_Action item_
Find the word "CROSS" in the records below. List each line containing it.

_Material supplied_
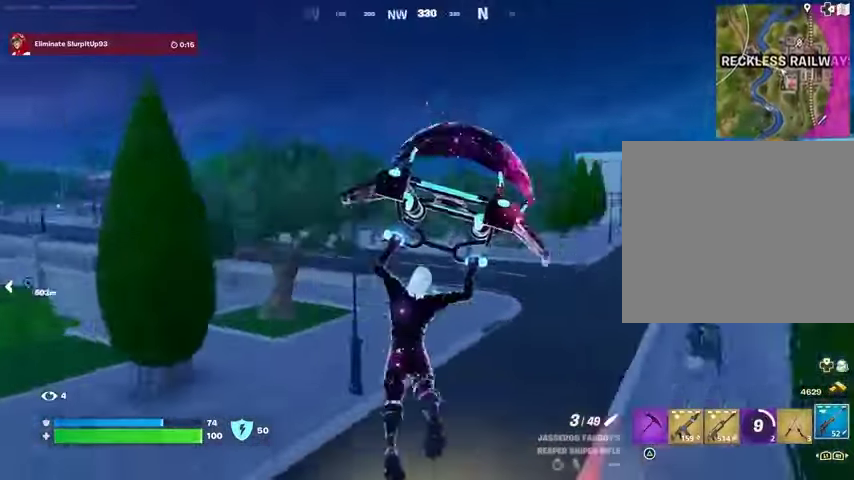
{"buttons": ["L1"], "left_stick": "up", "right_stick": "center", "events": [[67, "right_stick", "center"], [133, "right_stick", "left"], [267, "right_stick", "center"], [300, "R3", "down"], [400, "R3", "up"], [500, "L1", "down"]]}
--
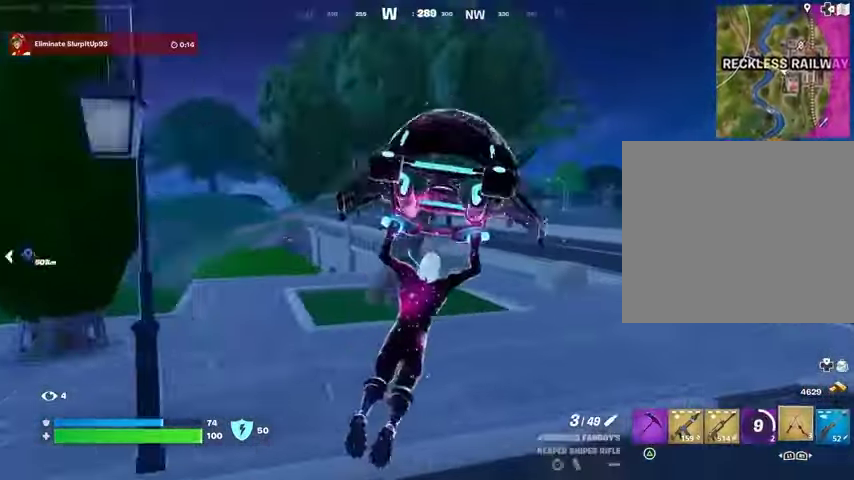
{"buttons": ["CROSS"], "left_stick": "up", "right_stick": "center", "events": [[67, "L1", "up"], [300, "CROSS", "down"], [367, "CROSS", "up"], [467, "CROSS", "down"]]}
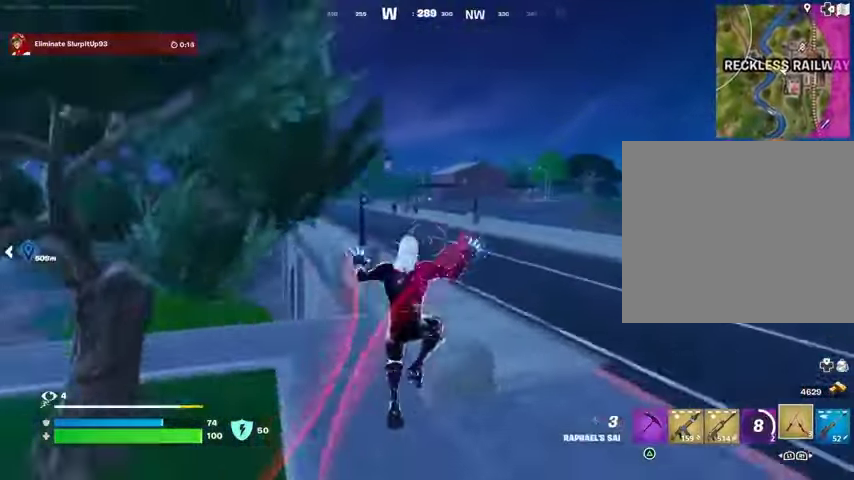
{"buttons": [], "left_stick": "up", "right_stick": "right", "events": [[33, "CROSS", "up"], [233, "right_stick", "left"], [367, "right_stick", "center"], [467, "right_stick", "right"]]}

_Answer section_
{"buttons": ["CROSS"], "left_stick": "up", "right_stick": "center", "events": [[67, "L1", "up"], [300, "CROSS", "down"], [367, "CROSS", "up"], [467, "CROSS", "down"]]}
{"buttons": [], "left_stick": "up", "right_stick": "right", "events": [[33, "CROSS", "up"], [233, "right_stick", "left"], [367, "right_stick", "center"], [467, "right_stick", "right"]]}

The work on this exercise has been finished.